The “application” is rather simple, it is based on the getting started section of the node-oracledb 5.5 driver documentation.

$ cat app.mjs 
import oracledb from 'oracledb';

(async() => {

  let connection;

  try {
    connection = await oracledb.getConnection( {
      user          : process.env.USERNAME,
      password      : process.env.PASSWORD,
      connectString : process.env.CONNECTSTRING
    });

    const result = await connection.execute(`
      select
        sys_context('userenv', 'instance_name') instance, 
        sys_context('userenv', 'con_name') pdb_name, 
        user
       from dual`,
      [],
      {
        outFormat: oracledb.OUT_FORMAT_OBJECT
      }
    );
    
    for (let r of result.rows) {
      console.log(`you are connected to ${r.INSTANCE}, PDB ${r.PDB_NAME} as ${r.USER}`);
    }

  } catch (err) {
    console.error(err);
  } finally {
    if (connection) {
      try {
        await connection.close();
      } catch (err) {
        console.error(err);
      }
    }
  }
})();

The important bit is right at the top: the Connection object is created using information provided via environment variables (USERNAME, PASSWORD, CONNECTSTRING). I locked the oracledb driver version in package.json at version 5.5.0, the most current release at the time of writing.

Running the Container

After building the container image, the container can be started as follows:

$ podmanrun --rm -it \
--net oracle-net \
--name some-node-app \
-e USERNAME=martin \
-e CONNECTSTRING="oraclexe:/xepdb1" \
--secret oracle-secret,type=env,target=PASSWORD \
localhost/nodeapp:0.1

Translated into plain English this commands starts an interactive, temporary container instance with an attached terminal for testing. The container is instructed to connect to the oracle-net network (a Podman network). A couple of environment variables are passed to the container: USERNAME and CONNECTSTRING. The use of the secret requires a little more explanation. The (existing) secret oracle-secret is passed as an environment variable (type=env). If it weren’t for the target=PASSWORD directive the secret would be accessible in the container by its name oracle-secret. Since I need an environment variable named PASSWORD (cf app.mjs above) I changed the target name to match. Once the container is up an environment variable named PASSWORD is available.

The new container should connect to the database and print something along the lines of:

you are connected to XE, PDB XEPDB1 as MARTIN

Summary

Podman secrets allow developers to provide information that shouldn’t be part of a container image or (configuration) code to containers. Provided the secrets are set up correctly they provide a much better way of passing sensitive information than hard-coded values on the command line.
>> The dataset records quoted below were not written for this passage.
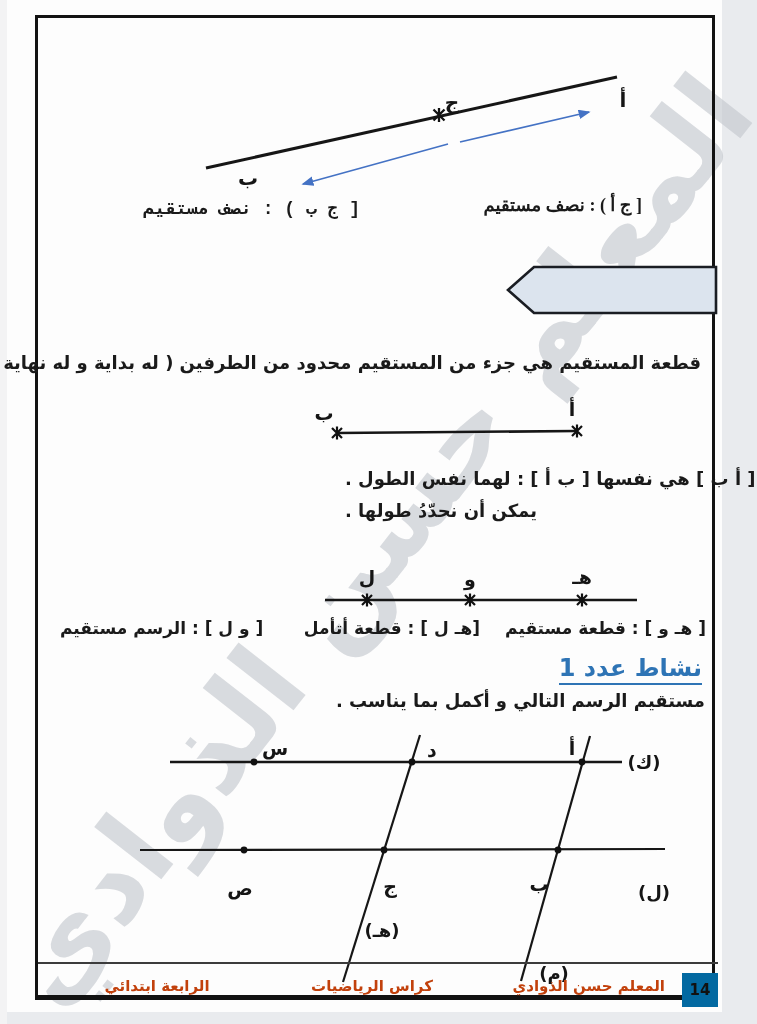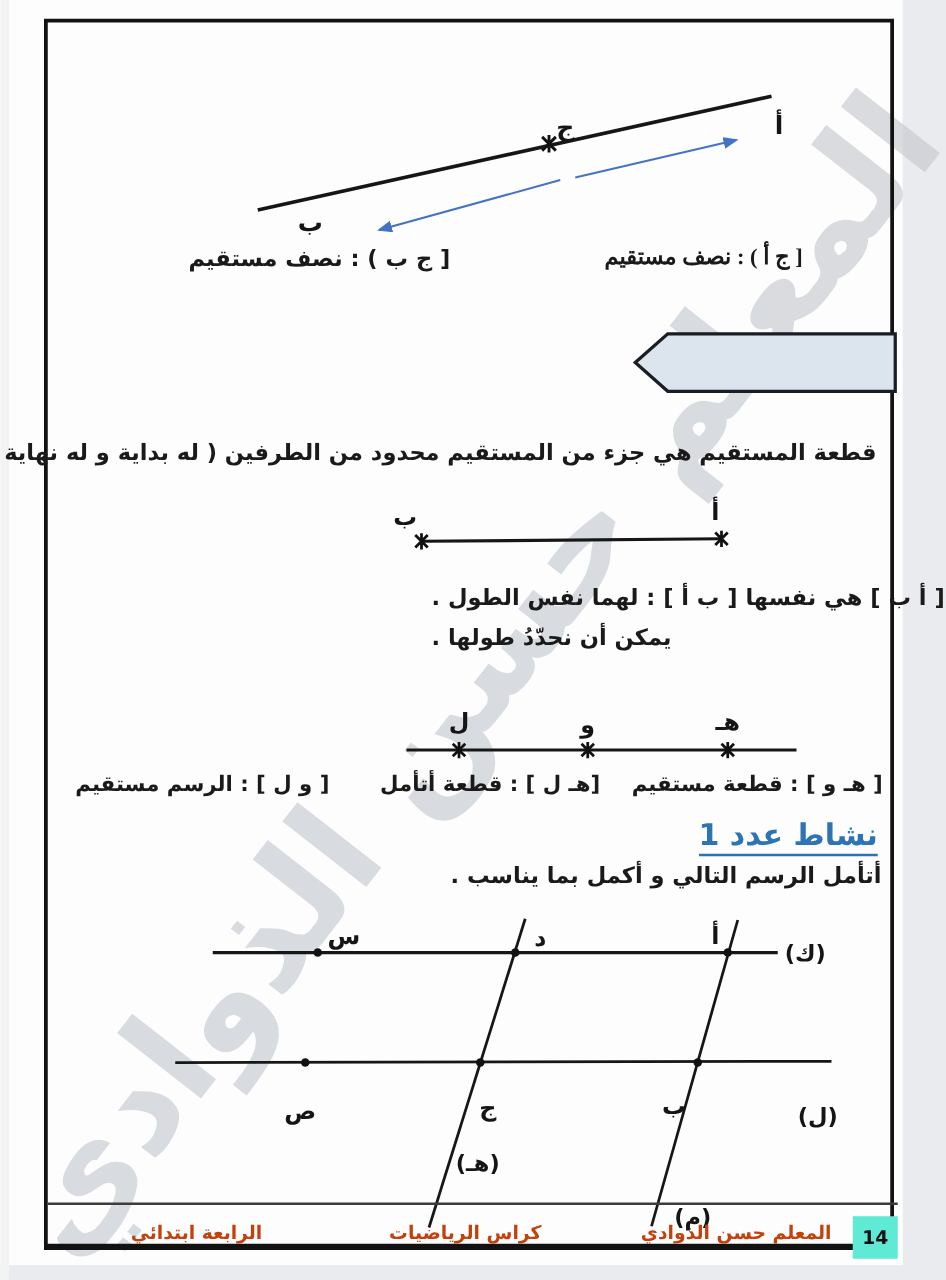--- a/index.html
+++ b/index.html
@@ -48,7 +48,7 @@
   </svg>
 
   <div class="abs txt" style="right:115px;top:194px;font-family:Liberation Serif, serif;">[ ج أ ) : نصف مستقيم</div>
-  <div class="abs txt" style="right:397px;top:197px;">[ ج ب ) : نصف مستقيم</div>
+  <div class="abs txt" style="right:397px;top:197px;font-family:Liberation Mono, monospace;">[ ج ب ) : نصف مستقيم</div>
 
   <svg class="abs" style="left:505px;top:263px;" width="215" height="54" viewBox="0 0 215 54">
     <polygon points="3,27 29,4 211,4 211,50 29,50" fill="#dce4ee" stroke="#1a1d23" stroke-width="2.6"></polygon>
I said they provide a better way, but whilst secrets are definitely a step in the right direction they aren’t perfect (read: secure).

Whenever touching the point of sensitive information the advice remains the same: please have someone from the security team review the solution and sign it off before going ahead and using it. There are certainly more secure ways available to provide credentials to applications. Podman secrets however are a good first step in the right direction in my opinion.